Il faut ensuite savoir que la superstructure de l’îlot Charles III (au-dessus de la cote +24,50 m du niveau général de la mer) est à la fois en contact avec la zone industrielle de Fontvieille (où il y a toute une réflexion à mener pour développer de l’industrie, des bureaux, et d’autres activités liées au commerce de proximité, services aux entreprises…) et avec la principale entrée en Principauté, en cours de réalisation. En effet l’îlot se situe à l’arrivée de la Basse Corniche, au débouché du futur tunnel descendant qui prend naissance sur le boulevard du Jardin Exotique, dans le prolongement de la moyenne corniche, et vient « atterrir » sur le boulevard Charles III au droit de l’îlot, afin de réinjecter le trafic sur la dorsale qui traverse toute la Principauté.

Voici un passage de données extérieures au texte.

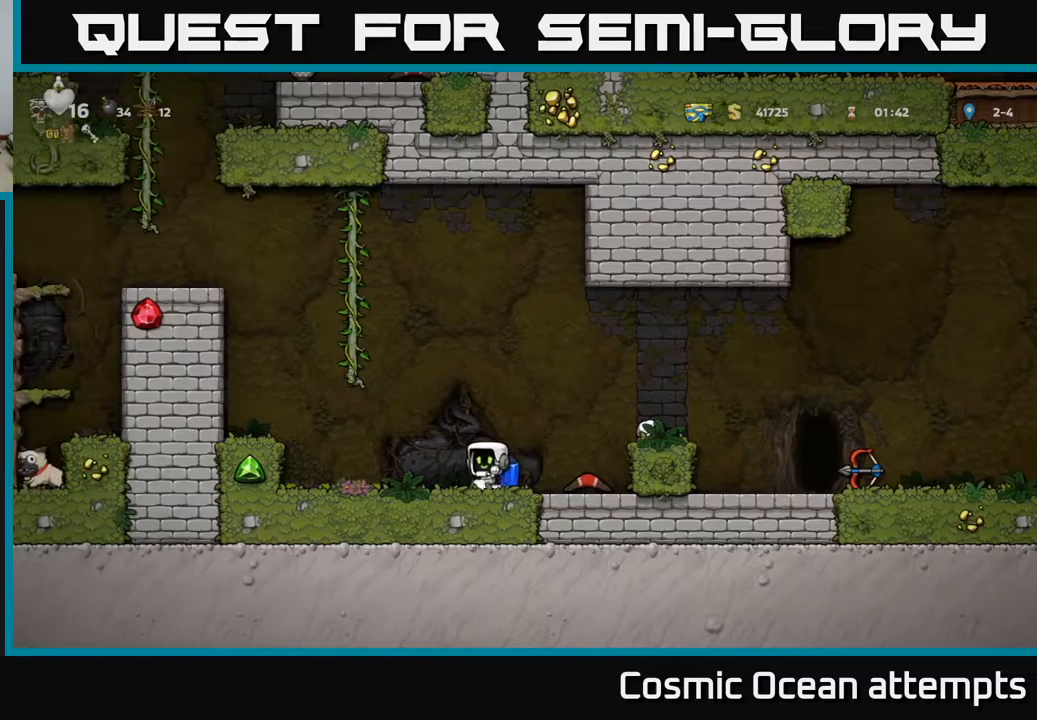
{"buttons": ["DPAD_UP"], "left_stick": "center", "right_stick": "center", "events": [[50, "A", "down"], [183, "DPAD_UP", "down"], [200, "DPAD_LEFT", "up"], [283, "A", "up"]]}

Il se situe aussi au début d’un éventuel TCSP (Transport en commun en site propre) et donne accès à la ZAC Saint Antoine.

La présence de cette nouvelle infrastructure de transport (tunnel descendant) rendait assez naturel le transfert dans l’îlot Charles III du CDU qui bénéficierait ainsi de conditions idéales de desserte pour ses poids-lourds. En outre, positionné à cet endroit, il se situerait à proximité immédiate de La Poste, mettant en place les conditions d’un travail en commun.


  • TROIS PANS D’ACTIVITÉS POUR CETTE FUTURE PLATEFORME LOGISTIQUE

Alors que commençait la programmation de cette nouvelle plateforme, la Direction de la Prospective, de l’Urbanisme et de la Mobilité a été en outre alertée sur deux points.

  • Tout d’abord, le commerce de gros alimentaire, qui est essentiel à la survie du commerce de bouche, rencontre des difficultés en milieu urbain. Si partout ailleurs il y a des MIN (Marché d’intérêt national), ce n’est pas le cas en Principauté. Cette activité s’est donc diffusée en fonction des opportunités foncières et ses entreprises se trouvent désormais souvent enclavées dans des quartiers difficiles d’accès. Proposer à une partie d’entre elles de se localiser dans un site bien desservi et fonctionnel ferait sens.
  • Ensuite, la croissance exponentielle du colis du fait du développement du e-commerce doit être anticipée. Certains opérateurs ont indiqué douter de pouvoir, dans dix ans, venir livrer en Principauté une multitude de destinataires. Ils recherchent bien sûr des solutions alternatives, de type points-relais, mais les commerces n’ont pas de surfaces de réserve suffisantes… En outre, sur internet, on constate que la plupart des sites ne proposent pas la livraison sur Monaco. La quasi-totalité des livraisons se fait sur les communes de Beausoleil ou Cap d’Ail. La Principauté voit donc partir à l’extérieur de son territoire la maîtrise du dernier kilomètre. D’où l’intérêt possible d’organiser le rapatriement de tout un pan de cette activité du e-commerce, d’abord en massifiant les arrivées, avec un transfert de responsabilités, une facturation du dernier kilomètre, etc., ensuite en organisant la distribution finale sur tout le territoire. La Poste est certes bien positionnée et peut constituer un appui très appréciable, mais elle ne peut à elle seule traiter tous les volumes et types de colis : les livraisons liées au e-commerce sont de plus en plus volumineuses (du gros électroménager, par exemple)… D’où l’idée d’un troisième pan d’activités pour cette plateforme.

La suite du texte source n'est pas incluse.